╭─ PROVIDED DATA

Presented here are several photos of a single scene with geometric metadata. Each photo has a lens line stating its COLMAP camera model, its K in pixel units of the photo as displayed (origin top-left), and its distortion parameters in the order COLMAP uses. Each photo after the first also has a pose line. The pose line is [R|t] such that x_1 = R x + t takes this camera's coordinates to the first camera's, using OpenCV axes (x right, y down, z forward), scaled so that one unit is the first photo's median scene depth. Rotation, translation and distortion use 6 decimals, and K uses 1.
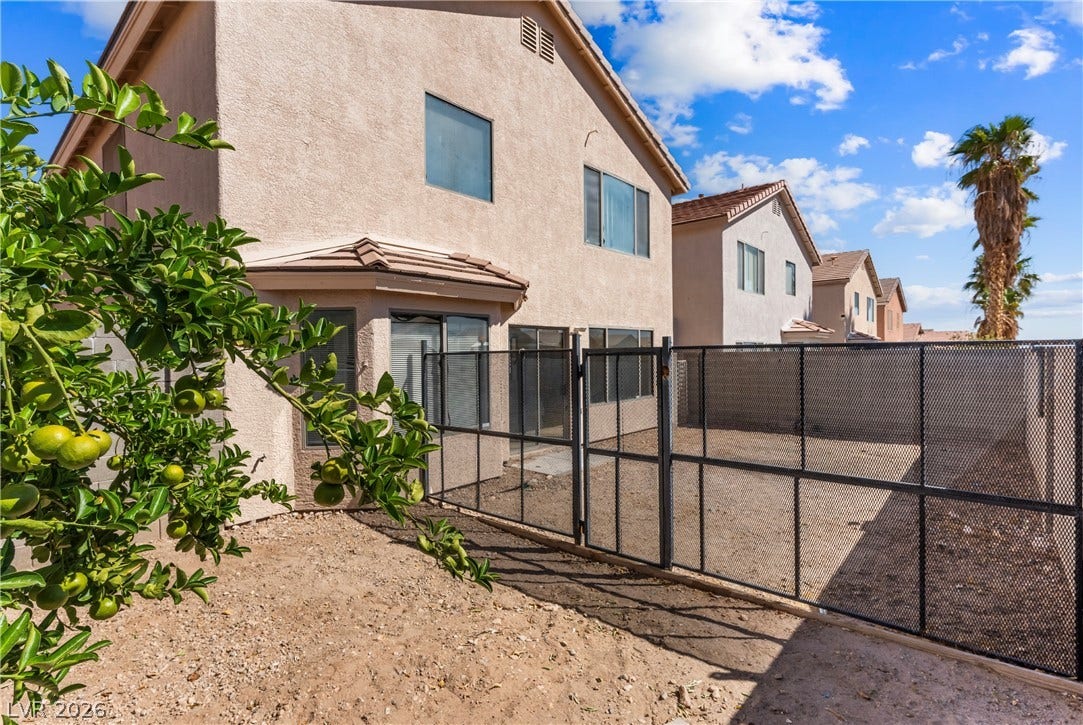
lens RADIAL K [[513.2, 0, 542.2], [0, 513.2, 360.1], [0, 0, 1]] dist [0.001878, -0.000286]
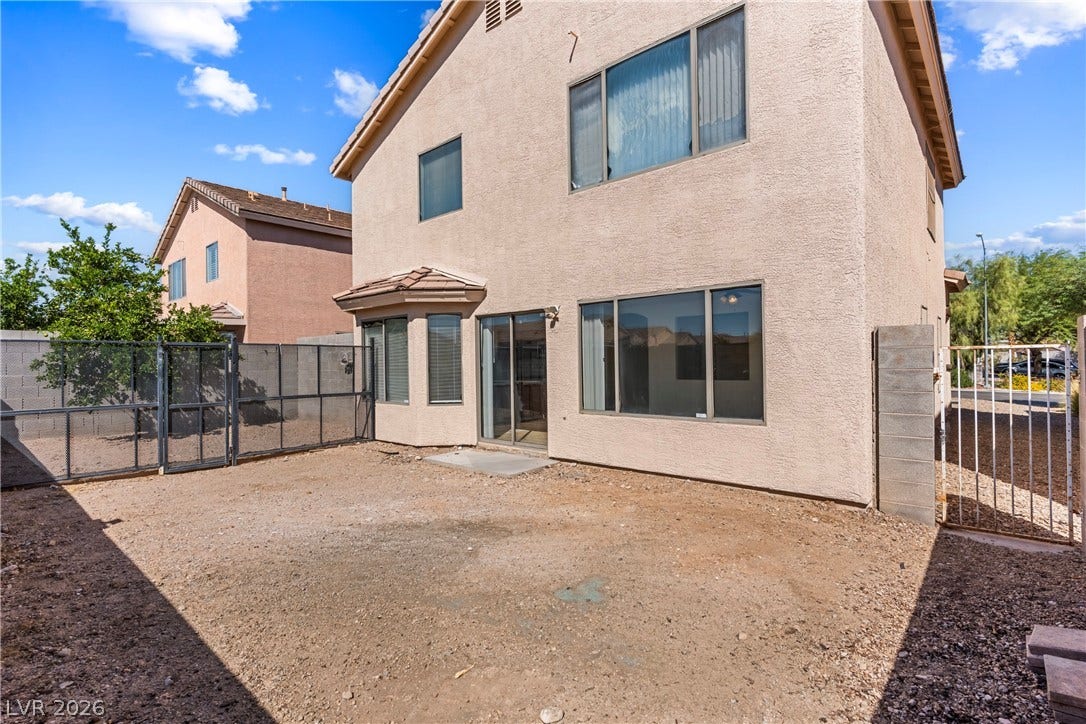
lens RADIAL K [[514.6, 0, 543.7], [0, 514.6, 359.6], [0, 0, 1]] dist [0.001878, -0.000286]
pose [[-0.002787, 0.009339, -0.999953, 1.019942], [-0.001063, 0.999956, 0.009342, 0.009644], [0.999996, 0.001089, -0.002777, 1.181043]]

╰─

REQUIRED WORK:
Without any pictures, return the material above exactly.

REPLY TO THE TASK:
Presented here are several photos of a single scene with geometric metadata. Each photo has a lens line stating its COLMAP camera model, its K in pixel units of the photo as displayed (origin top-left), and its distortion parameters in the order COLMAP uses. Each photo after the first also has a pose line. The pose line is [R|t] such that x_1 = R x + t takes this camera's coordinates to the first camera's, using OpenCV axes (x right, y down, z forward), scaled so that one unit is the first photo's median scene depth. Rotation, translation and distortion use 6 decimals, and K uses 1.
lens RADIAL K [[513.2, 0, 542.2], [0, 513.2, 360.1], [0, 0, 1]] dist [0.001878, -0.000286]
lens RADIAL K [[514.6, 0, 543.7], [0, 514.6, 359.6], [0, 0, 1]] dist [0.001878, -0.000286]
pose [[-0.002787, 0.009339, -0.999953, 1.019942], [-0.001063, 0.999956, 0.009342, 0.009644], [0.999996, 0.001089, -0.002777, 1.181043]]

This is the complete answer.